- Ruichi Zhang
- Tested on: Windows 10, AMD Ryzen 9 7950X3D @ 4201 Mhz, 16 Core(s), NVIDIA GeForce RTX 4080 SUPER
Figure 1. Boids simulation with N = 5000.
I recorded the average framerate over the first 20 seconds for boid counts of 5K, 10K, 20K, 50K, 100K, 200K, 500K, and 1M, with the block size fixed at 128. The results are shown in Figure 2.
Figure 2. Framerate as a function of the number of boids across different implementations.
For both the scattered and coherent grids, an increase in framerate is observed when the number of boids is below 100K. This is likely because, with fewer threads, the GPU is underutilized and many cores remain idle. As the number of boids grows, more threads are launched, allowing the GPU to more fully exploit its parallel processing capabilities. Once the GPU reaches saturation (all cores are fully occupied), further increases in the number of boids eventually decrease framerate, as the workload begins to exceed the hardware’s capacity.
I recorded the average framerate over the first 20 seconds for block sizes of 64, 128, 256, 512, and 1024, with the number of boids fixed at 50K. The results are shown in Figure 3.

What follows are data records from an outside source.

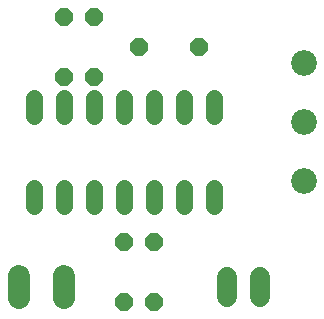
<source format=gbr>
G04 EAGLE Gerber RS-274X export*
G75*
%MOMM*%
%FSLAX34Y34*%
%LPD*%
%INBottom Copper*%
%IPPOS*%
%AMOC8*
5,1,8,0,0,1.08239X$1,22.5*%
G01*
%ADD10P,1.594577X8X22.500000*%
%ADD11C,1.473200*%
%ADD12C,1.676400*%
%ADD13P,1.594577X8X112.500000*%
%ADD14C,2.184400*%
%ADD15P,1.594577X8X292.500000*%
%ADD16C,1.879600*%


D10*
X127000Y241300D03*
X177800Y241300D03*
D11*
X38100Y121666D02*
X38100Y106934D01*
X63500Y106934D02*
X63500Y121666D01*
X190500Y121666D02*
X190500Y106934D01*
X190500Y183134D02*
X190500Y197866D01*
X88900Y121666D02*
X88900Y106934D01*
X114300Y106934D02*
X114300Y121666D01*
X165100Y121666D02*
X165100Y106934D01*
X139700Y106934D02*
X139700Y121666D01*
X165100Y183134D02*
X165100Y197866D01*
X139700Y197866D02*
X139700Y183134D01*
X114300Y183134D02*
X114300Y197866D01*
X88900Y197866D02*
X88900Y183134D01*
X63500Y183134D02*
X63500Y197866D01*
X38100Y197866D02*
X38100Y183134D01*
D12*
X201930Y46482D02*
X201930Y29718D01*
X229870Y29718D02*
X229870Y46482D01*
D13*
X114300Y25400D03*
X114300Y76200D03*
X139700Y25400D03*
X139700Y76200D03*
D14*
X266700Y127800D03*
X266700Y177800D03*
X266700Y227800D03*
D15*
X88900Y266700D03*
X88900Y215900D03*
D13*
X63500Y215900D03*
X63500Y266700D03*
D16*
X25400Y47498D02*
X25400Y28702D01*
X63500Y28702D02*
X63500Y47498D01*
M02*

</source>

Figure 3. Framerate as a function of CUDA block size.
Performance remains nearly unchanged for smaller block sizes (e.g., 128, 256, 512). This is likely because the GPU scheduler can launch many blocks concurrently, and the total number of threads is sufficient to keep the GPU fully occupied. Within this range, increasing block size does not significantly affect performance. However, when the block size reaches 1024, performance begins to decline. This is likely because each block now consumes more shared memory and registers, reducing the number of blocks that can be scheduled concurrently on each SM. As occupancy decreases, the GPU is less able to hide memory latency, resulting in a slight drop in performance.
In my experiments, the coherent uniform grid achieved nearly a 100% improvement in framerate compared to the scattered grid. This is because accessing contiguous memory enables the hardware to transfer data more efficiently, reducing memory latency and improving bandwidth utilization.
In my tests, framerate decreased by approximately 30% when switching from 8-cell to 27-cell neighbor checking for both the scattered and coherent grids. This is likely because, although the search region becomes smaller (a cubic region only 0.75^3 the original volume), the algorithm must perform roughly three times as many memory accesses and computations. The additional overhead outweighs the reduced spatial extent, resulting in lower overall performance.